── Data lines ──

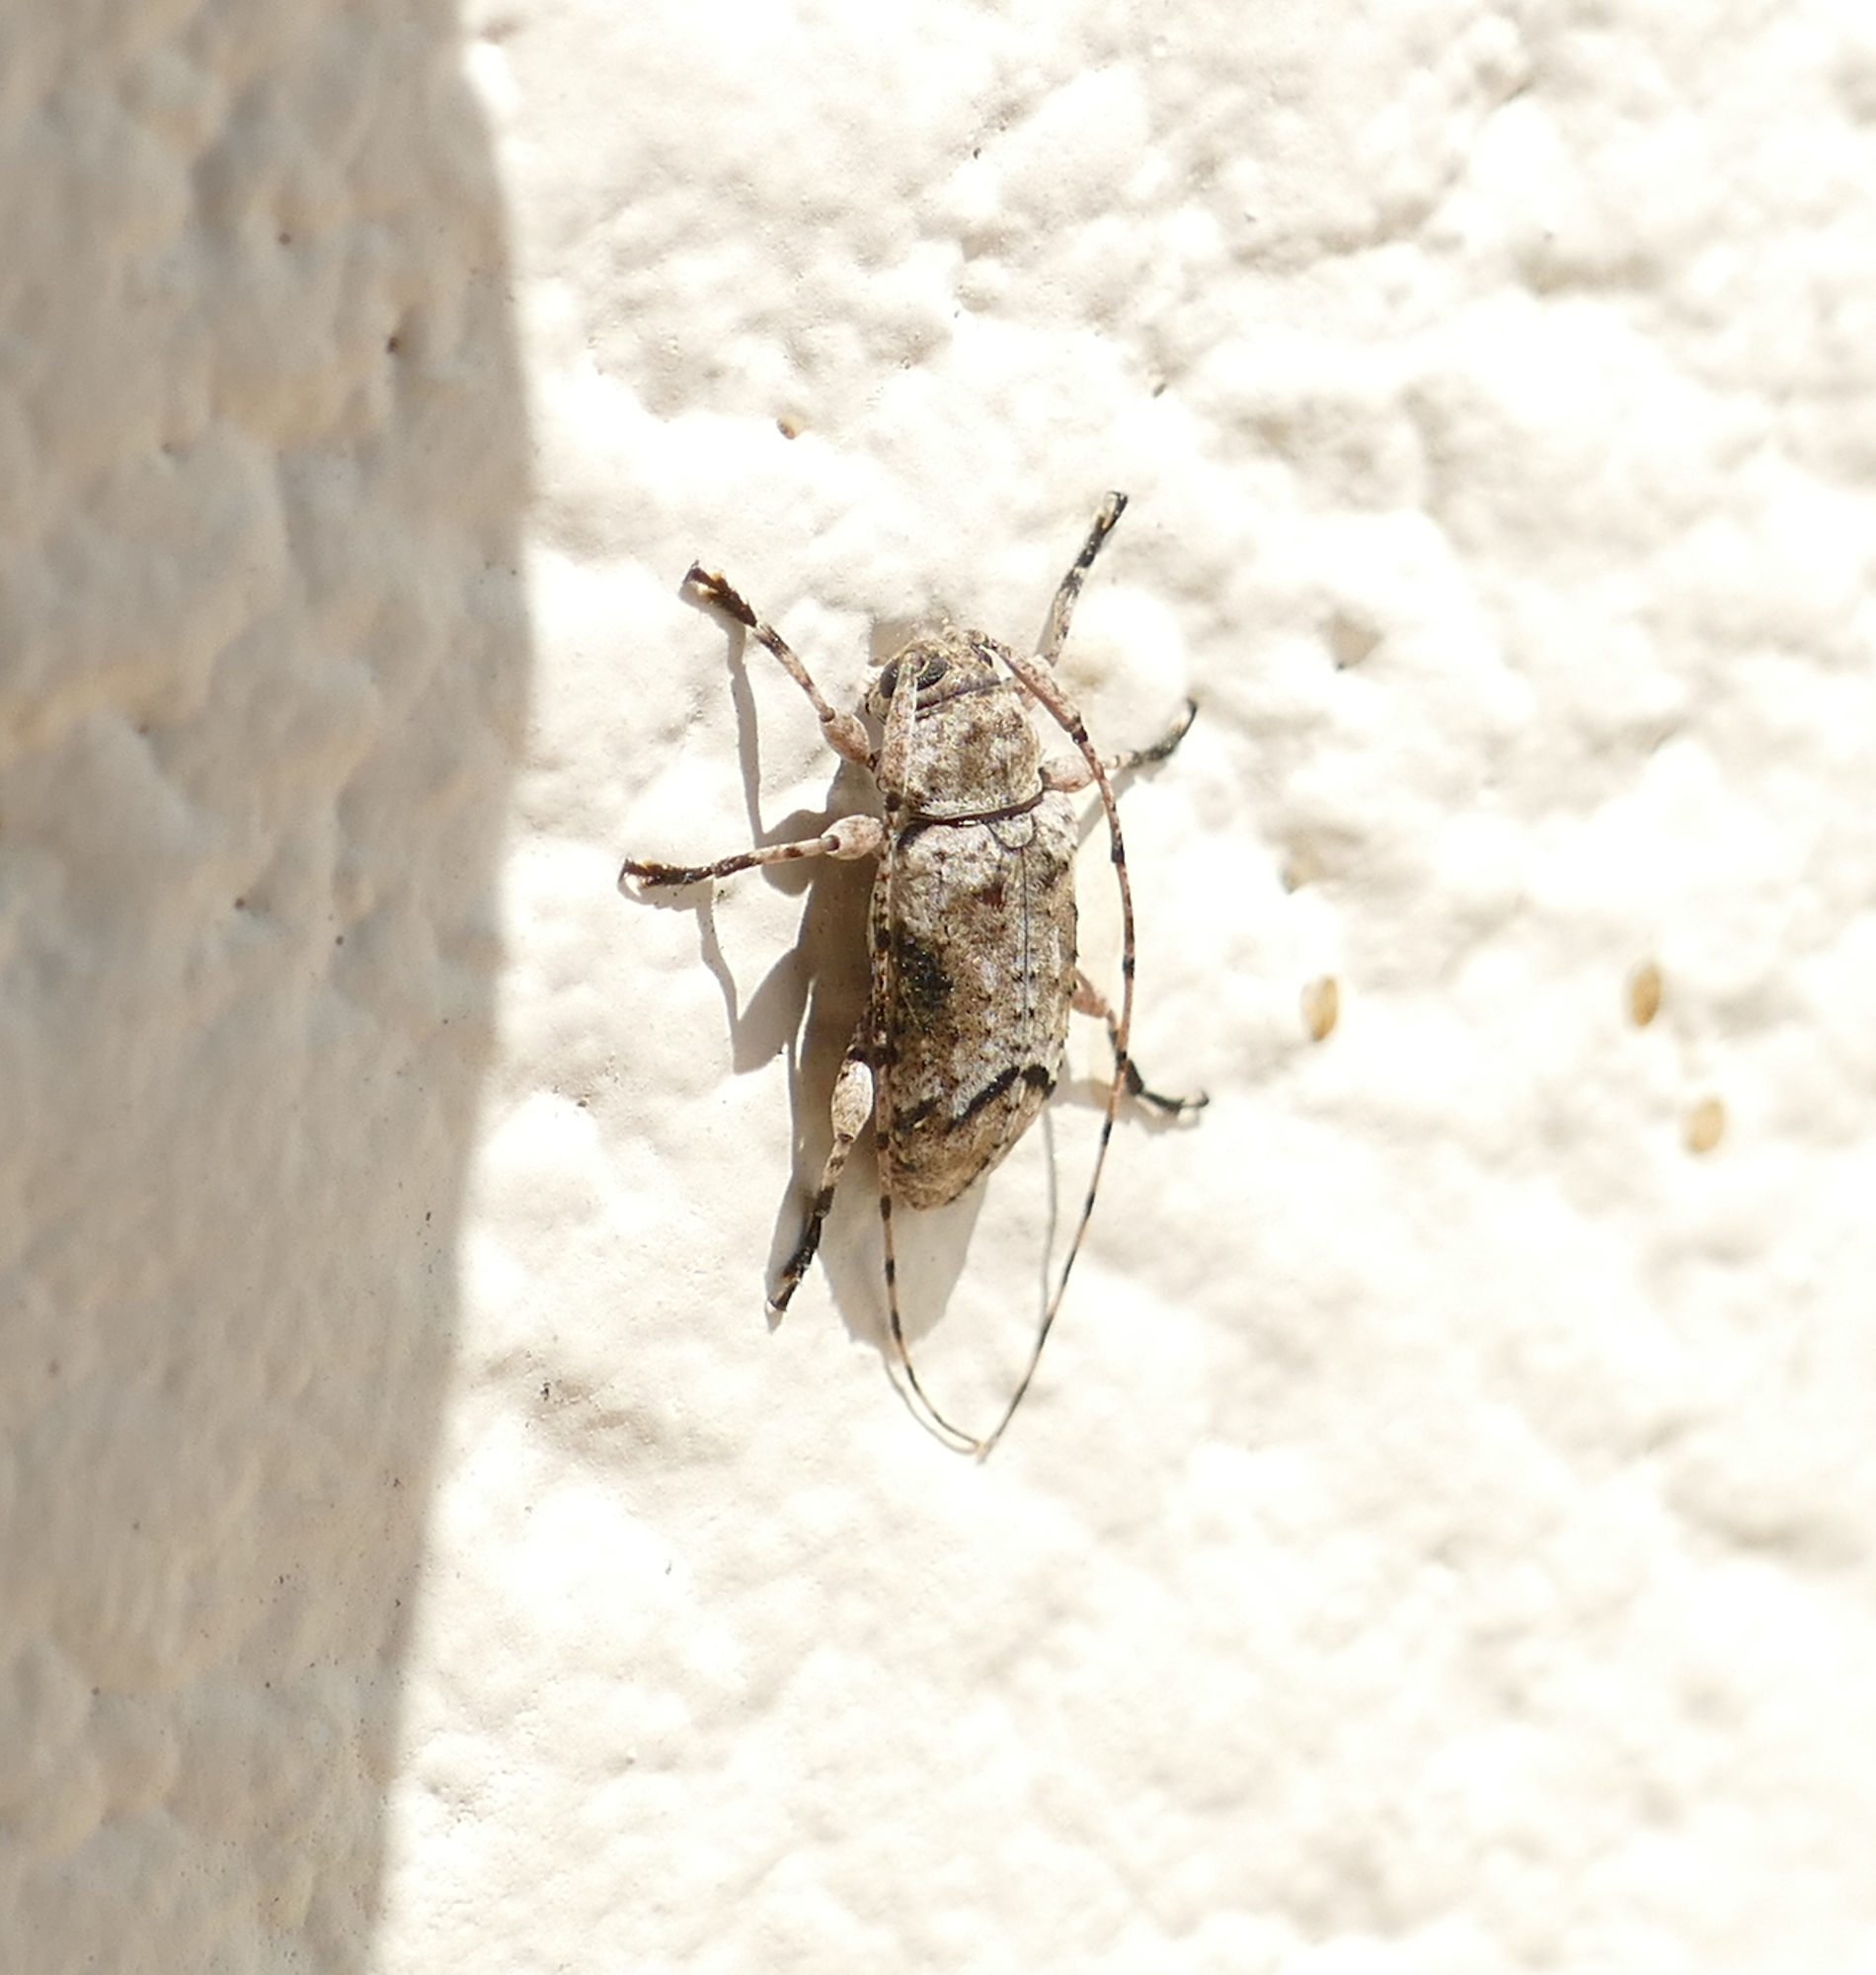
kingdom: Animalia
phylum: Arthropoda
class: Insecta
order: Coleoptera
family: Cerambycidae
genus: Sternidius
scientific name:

───

▶ _Exercise prompt_
Format every line of the records above as a JSON list of strings, one string per line, omitting blank lines and the picture lines.

▶ _Exercise response_
[
  "kingdom: Animalia",
  "phylum: Arthropoda",
  "class: Insecta",
  "order: Coleoptera",
  "family: Cerambycidae",
  "genus: Sternidius",
  "scientific name:"
]